* _Task_
Once the line containing "## Complejidad de Kolmogrov" is found in the data below, repeat it and every later line exactly, leaving the pictures out.

[Saved entries]

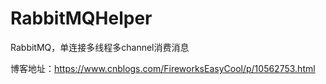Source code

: # RabbitMQHelper
RabbitMQ，单连接多线程多channel消费消息

博客地址：https://www.cnblogs.com/FireworksEasyCool/p/10562753.html
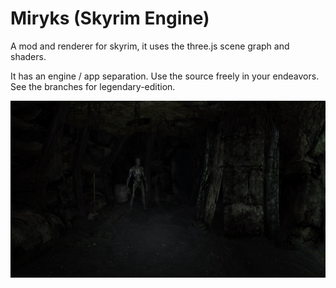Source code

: # Miryks (Skyrim Engine)

A mod and renderer for skyrim, it uses the three.js scene graph and shaders.

It has an engine / app separation. Use the source freely in your endeavors. See the branches for legendary-edition.

![preview](dark-sse_k3N7K33sa8.jpg)
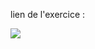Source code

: lien de l'exercice : 

![](https://cdn.discordapp.com/attachments/738399758145552516/739845093216878652/Jour_3.png)
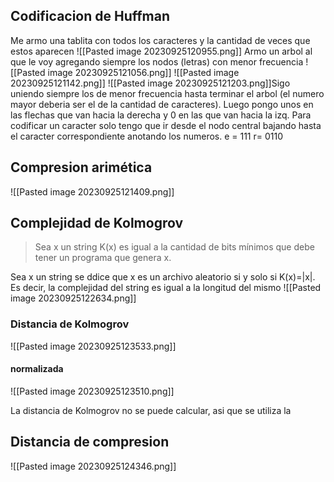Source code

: ## Codificacion de Huffman
Me armo una tablita con todos los caracteres y la cantidad de veces que estos aparecen
![[Pasted image 20230925120955.png]]
Armo un arbol al que le voy agregando siempre los nodos (letras) con menor frecuencia
![[Pasted image 20230925121056.png]]
![[Pasted image 20230925121142.png]]
![[Pasted image 20230925121203.png]]Sigo uniendo siempre los de menor frecuencia hasta terminar el arbol (el numero mayor deberia ser el de la cantidad de caracteres). Luego pongo unos en las flechas que van hacia la derecha y 0 en las que van hacia la izq. Para codificar un caracter solo tengo que ir desde el nodo central bajando hasta el caracter correspondiente anotando los numeros. 
e = 111
r= 0110

## Compresion arimética
![[Pasted image 20230925121409.png]]

## Complejidad de Kolmogrov
> Sea x un string K(x) es igual a la cantidad de bits mínimos que debe tener un programa que genera x.

Sea x un string se ddice que x es un archivo aleatorio si y solo si K(x)=|x|. Es decir, la complejidad del string es igual a la longitud del mismo
![[Pasted image 20230925122634.png]]

### Distancia de Kolmogrov
![[Pasted image 20230925123533.png]]
#### normalizada
![[Pasted image 20230925123510.png]]

La distancia de Kolmogrov no se puede calcular, asi que se utiliza la 

## Distancia de compresion
![[Pasted image 20230925124346.png]]
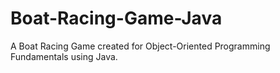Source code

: # Boat-Racing-Game-Java
A Boat Racing Game created for Object-Oriented Programming Fundamentals using Java.
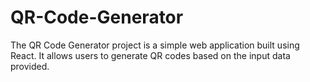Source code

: # QR-Code-Generator
The QR Code Generator project is a simple web application built using React. It allows users to generate QR codes based on the input data provided.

* _Written answer_
## Complejidad de Kolmogrov
> Sea x un string K(x) es igual a la cantidad de bits mínimos que debe tener un programa que genera x.

Sea x un string se ddice que x es un archivo aleatorio si y solo si K(x)=|x|. Es decir, la complejidad del string es igual a la longitud del mismo
![[Pasted image 20230925122634.png]]

### Distancia de Kolmogrov
![[Pasted image 20230925123533.png]]
#### normalizada
![[Pasted image 20230925123510.png]]

La distancia de Kolmogrov no se puede calcular, asi que se utiliza la 

## Distancia de compresion
![[Pasted image 20230925124346.png]]
Source code

: # Boat-Racing-Game-Java
A Boat Racing Game created for Object-Oriented Programming Fundamentals using Java.
Source code

: # QR-Code-Generator
The QR Code Generator project is a simple web application built using React. It allows users to generate QR codes based on the input data provided.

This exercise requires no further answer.